“Fino alla fine abbiamo provato a trattare per richiedere che non si determinassero 3000 esuberi strutturali chiedendo tutte le condizioni di garanzia, a partire dalla salvaguardia dei 1600 lavoratori in Ilva AS e dell’indotto senza escludere una giusta integrazione salariale all’ammortizzatore sociale. L’azienda non ha voluto riconoscere, nell’accordo di cigs, la validità dell’accordo del 6 settembre 2018 che rappresenta l’unico atto di salvaguardia ambientale, occupazionale ed industriale dell’ex Ilva. In particolare Acciaierie d’Italia ha dichiarato che l’accordo di marzo 2020, tra ArcelorMittal e Commissari di Ilva, abbia cancellato la salvaguardia occupazionale e il rientro a lavoro dei 1.600 lavoratori in AS. Dopo queste parole inaccettabili le altre organizzazioni sindacali non hanno reagito in nessuna maniera contro l’azienda. Una scelta che la Uilm non accetterà mai perché l’accordo del 2018 non può essere cancellato con una dichiarazione al tavolo”. Lo dichiarano Guglielmo Gambardella, Segretario nazionale Uilm, e Davide Sperti, Segretario Uilm Taranto.
“L’azienda – continuano – non ha voluto riconoscere la temporaneità e la transitorietà dello strumento di cigs, determinando la strutturalità degli esuberi dichiarati in procedura. Non ha presentato nessun piano industriale di rilancio e di investimenti che assicurasse una reale prospettiva di lungo periodo. Non ha dato nessuna certezza su assetti produttivi, sulla ripartenza dell’AFO 5 e sulla realizzazione forni elettrici e impianto DRI. Non ha assicurato che il limite produttivo dei 4 milioni di tonnellate all’anno sia limitato al solo 2023 con piena incertezza per il 2024, prefigurando, di fatto, una cigs senza fine in mancanza di un programma di risalita produttiva. Non ha ridotto nemmeno il numero di lavoratori in cassa integrazione mantenendo inalterato quello del 2022. Non ha aggiunto nessun elemento economico alla maturazione dei ratei di tredicesima, già dichiaratamente disponibili nella precedente procedura; a tal proposito, la Uilm ha chiesto, invece, che si aggiungesse anche il riconoscimento del Premio e la maturazione delle ferie anche per chi è in cigs. Infine, l’azienda non ha concesso nemmeno che ci possa essere un confronto preventivo con RSU e organizzazioni sindacali sulla gestione della cassa integrazione, ovvero uno strumento che quindi sarà lasciato esclusivamente nelle mani del management di Acciaierie d’Italia”.

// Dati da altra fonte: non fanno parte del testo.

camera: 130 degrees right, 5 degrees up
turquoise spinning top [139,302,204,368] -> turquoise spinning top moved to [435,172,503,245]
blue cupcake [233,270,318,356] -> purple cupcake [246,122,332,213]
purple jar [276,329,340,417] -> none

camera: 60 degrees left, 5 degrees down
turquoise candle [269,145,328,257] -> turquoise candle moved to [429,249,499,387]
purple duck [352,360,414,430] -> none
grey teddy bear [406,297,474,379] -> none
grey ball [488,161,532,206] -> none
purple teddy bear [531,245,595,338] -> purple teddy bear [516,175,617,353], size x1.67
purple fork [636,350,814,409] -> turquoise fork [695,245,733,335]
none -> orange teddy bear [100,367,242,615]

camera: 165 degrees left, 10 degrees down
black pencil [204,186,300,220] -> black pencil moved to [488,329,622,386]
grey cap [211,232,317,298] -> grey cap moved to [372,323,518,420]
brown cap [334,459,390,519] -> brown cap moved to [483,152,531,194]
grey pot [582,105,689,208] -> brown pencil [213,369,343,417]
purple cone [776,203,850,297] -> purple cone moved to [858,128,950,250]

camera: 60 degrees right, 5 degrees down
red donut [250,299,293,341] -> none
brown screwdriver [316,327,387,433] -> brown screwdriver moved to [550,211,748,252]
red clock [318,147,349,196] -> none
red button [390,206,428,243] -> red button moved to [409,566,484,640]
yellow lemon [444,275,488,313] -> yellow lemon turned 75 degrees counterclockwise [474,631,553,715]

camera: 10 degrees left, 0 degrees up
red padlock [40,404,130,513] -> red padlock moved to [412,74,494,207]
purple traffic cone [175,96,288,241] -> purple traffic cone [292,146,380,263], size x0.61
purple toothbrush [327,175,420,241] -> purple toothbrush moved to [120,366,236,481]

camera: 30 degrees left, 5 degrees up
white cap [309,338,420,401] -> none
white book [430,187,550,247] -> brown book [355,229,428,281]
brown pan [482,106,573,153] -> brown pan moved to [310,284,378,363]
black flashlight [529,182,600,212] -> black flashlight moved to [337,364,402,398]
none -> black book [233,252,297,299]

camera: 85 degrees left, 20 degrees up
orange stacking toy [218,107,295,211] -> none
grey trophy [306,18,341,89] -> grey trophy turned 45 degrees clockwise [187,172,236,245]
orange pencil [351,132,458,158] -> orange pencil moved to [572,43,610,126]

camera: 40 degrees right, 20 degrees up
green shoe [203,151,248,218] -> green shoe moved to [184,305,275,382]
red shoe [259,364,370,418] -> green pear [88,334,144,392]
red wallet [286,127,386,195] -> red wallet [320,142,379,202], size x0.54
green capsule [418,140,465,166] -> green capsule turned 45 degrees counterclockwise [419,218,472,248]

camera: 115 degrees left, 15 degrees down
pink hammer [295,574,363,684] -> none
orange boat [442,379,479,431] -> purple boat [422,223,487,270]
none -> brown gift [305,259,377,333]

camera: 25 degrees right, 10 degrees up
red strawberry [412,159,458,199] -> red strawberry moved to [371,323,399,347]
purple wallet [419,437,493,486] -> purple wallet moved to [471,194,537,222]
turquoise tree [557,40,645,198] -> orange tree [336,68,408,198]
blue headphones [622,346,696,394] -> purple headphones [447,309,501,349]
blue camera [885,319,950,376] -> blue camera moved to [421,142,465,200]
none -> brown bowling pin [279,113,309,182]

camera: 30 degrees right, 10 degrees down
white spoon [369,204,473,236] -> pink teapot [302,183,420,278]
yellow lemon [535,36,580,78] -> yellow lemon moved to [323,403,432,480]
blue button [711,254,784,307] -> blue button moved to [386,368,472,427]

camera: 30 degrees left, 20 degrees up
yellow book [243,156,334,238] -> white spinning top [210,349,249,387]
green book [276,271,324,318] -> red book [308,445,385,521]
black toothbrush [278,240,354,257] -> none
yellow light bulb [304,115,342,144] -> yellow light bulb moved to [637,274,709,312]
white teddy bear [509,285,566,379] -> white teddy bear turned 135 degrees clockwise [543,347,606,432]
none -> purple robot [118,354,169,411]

“Ci chiediamo – spiegano – come è possibile firmare un accordo di proroga di cassa integrazione a queste condizioni? Noi, per il bene dei lavoratori, abbiamo ritenuto di non poterlo fare, così come unitariamente non l’abbiamo fatto precedentemente in cui c’erano le medesime condizioni di questa volta”.
“La Uilm non sarà mai complice di un disastro sociale ed industriale. Chi l’ha fatto si è assunto una grave responsabilità e ne dovrà rispondere ai lavoratori. Non barattiamo migliaia di esuberi dichiarati con la finta carità. È intollerabile che si debba scegliere tra tredicesima ed esuberi” aggiungono.
“Ribadiamo, ancora una volta, che la cosa più grave è quella di una governance che vede al suo interno la partecipazione dello Stato attraverso Invitalia che, fra l’altro, ha finanziato recentemente l’azienda con 680 milioni di denaro pubblico. Adesso, è urgente sapere se il governo vuole salvare veramente il più grande gruppo siderurgico italiano. Ora metteremo in atto tutte le iniziative possibili per evitare un disastro ambientale, occupazionale e industriale senza precedenti” concludono.